▶ TEXT:
╭──

Here is the text of an email I sent today in reaction the notice Matt Johnston posted about the construction contract for the Delridge Skate Park.

The email was sent to Kevin Stoops (

Dear Mr. Stoops,

This email references the information summarized by Matt Johnston in this post.

I am a neighbor to the skate park site. I’m not a skater, nor do I have children who are. I’m writing you because I’m concerned that the selection of the construction contractor seems to be headed toward selecting an unsatisfactory construction contractor.

The Delridge neighborhood has been supportive, even active, in helping to move this park forward. Part of our concern has been that the park should be designed and built to be a long-lasting, excellent city feature so that skaters will take pride in it and help maintain it, and so it’s not an eyesore for the neighbors and other park users. The design is excellent and reflects the broadest spectrum of community consensus I believe you’ve had in any skate project. The public meetings were without rancor and the process has been smooth—at least with regard to the community.

Part of our willingness to support the project was based on the Parks Department assurance that the specifications for the construction contract would ^be written to solicit reasonable submissions from well-qualified contractors—not just cheap. That only contractors with extensive experience and good reputations building skate parks would be considered.

╰──

▶ RECORDED INFORMATION:
╭──

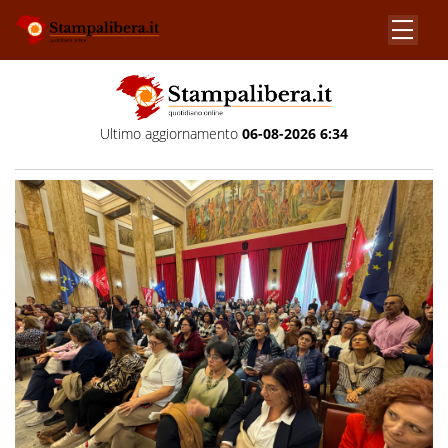
Ultimo aggiornamento
06-08-2026 6:34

╰──

▶ WHAT THE TASK REQUIRES: Continue the email about the Delridge Skate Park construction contract, starting after its last sentence.

▶ OUTPUT:
I was dismayed at first that a contractor with a poor reputation for quality work had been selected. Now that he has been disqualified, I am given to understand that instead of awarding it to the next best proposal, you are considering rewriting the RFQ with lesser standards.

If the specifications are changed in mid-stream to include the disqualified contract, then I’m dumbfounded. How is this different from simply awarding it to a contractor without going to bid? How is that fair to the other respondents? How would that satisfy the promise the Parks Department made to us to build the best skate park possible?

I urge you to reconsider. I’m sure you have only the best interest of the budget in mind, but a contract that seems cheap up front can end up costing far more in the long run. This will be a major city feature for many years. I will have to leave live across the street from it. Let’s make it something that we’re all proud of. I don’t want to regret encouraging my neighbors to support the park and process.